People (in the generalist sense) go mad for their smart phones and plasma TVs and so on, but don't always bear much thought to the factories that produce them and the workers who slave away inside. But those tech companies in competing in the marketplace take advantage of countries whose labour costs are low, and pared to the absolute bone for productivity vs. embedded cost. But that's mass production for you. What real choice is there? People don't want to pay more than they have to for Stuff, unless it's that good, and the marketplace has become designed that way. British-designed ≠ British-assembled ≠ British-made.
The British bicycle is a bit of a cottage industry now, perhaps a generously-proportioned cottage with a conservatory and an attic conversion, but even small outfits get frames made in Taiwan. You can buy a Dyson vacuum cleaner, but it'll be assembled elsewhere, unless it's one of the original series. Some things made in Britain were absolutely awful too, but stemmed from poor management and ill-judged business models, rather than outright lack of ability in the design or the production.

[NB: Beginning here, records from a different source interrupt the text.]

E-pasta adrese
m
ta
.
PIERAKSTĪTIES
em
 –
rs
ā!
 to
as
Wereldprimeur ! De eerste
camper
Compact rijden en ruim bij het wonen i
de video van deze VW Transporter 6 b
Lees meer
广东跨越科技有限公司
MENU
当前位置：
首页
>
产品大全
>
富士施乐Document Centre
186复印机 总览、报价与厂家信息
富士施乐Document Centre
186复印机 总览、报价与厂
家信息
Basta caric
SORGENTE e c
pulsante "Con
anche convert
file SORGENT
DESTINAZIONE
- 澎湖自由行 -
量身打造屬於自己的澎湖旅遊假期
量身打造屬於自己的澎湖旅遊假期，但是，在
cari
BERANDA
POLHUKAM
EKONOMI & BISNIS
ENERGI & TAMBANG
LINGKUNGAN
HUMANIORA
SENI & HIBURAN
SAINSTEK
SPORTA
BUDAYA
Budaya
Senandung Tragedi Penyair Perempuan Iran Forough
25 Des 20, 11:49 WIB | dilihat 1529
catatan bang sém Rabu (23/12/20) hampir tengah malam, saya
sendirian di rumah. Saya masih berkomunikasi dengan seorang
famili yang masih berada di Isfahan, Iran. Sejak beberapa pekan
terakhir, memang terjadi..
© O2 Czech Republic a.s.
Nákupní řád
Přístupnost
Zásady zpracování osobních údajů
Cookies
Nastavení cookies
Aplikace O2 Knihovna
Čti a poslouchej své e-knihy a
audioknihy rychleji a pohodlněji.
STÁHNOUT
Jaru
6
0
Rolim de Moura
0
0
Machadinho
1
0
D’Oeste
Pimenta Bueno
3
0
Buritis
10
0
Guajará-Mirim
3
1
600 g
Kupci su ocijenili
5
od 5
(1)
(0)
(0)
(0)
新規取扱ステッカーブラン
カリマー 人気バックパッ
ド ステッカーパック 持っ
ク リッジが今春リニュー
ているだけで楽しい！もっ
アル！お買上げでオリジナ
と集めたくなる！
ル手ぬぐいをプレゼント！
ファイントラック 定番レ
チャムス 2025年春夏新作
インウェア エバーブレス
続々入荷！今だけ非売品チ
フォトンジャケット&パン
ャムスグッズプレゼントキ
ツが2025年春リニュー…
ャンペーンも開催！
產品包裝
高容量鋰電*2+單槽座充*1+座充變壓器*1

If I was a company director, I would be in business to make money, and part of that would no doubt be employing someone to figure out how to give as little of that money away to the Treasury. Being a good company director is about finding the best combination of ruthlessness and reasonableness.
I'd quite like to buy British, as much for supporting local economy as well as an overinflated sense of 'British', the time when we Made Things. The only bike I have that was designed and made in Britain is my Brompton. The others...well, no-one makes a bike like that here. And if we did, the price would have to be enormous to reflect cost of living.
K, interesting point about determining the break-even point for embodied carbon in food. Natural gas produces less CO2 than the equivalent energy from diesel trucks and gas-oil in ship engines, but the ships carrying in bulk might balance the advantage of a warmer climate. If the grid can be decarbonised significantly by 2050, as DECC predicts for an ideal scenario, home growing might make a real return.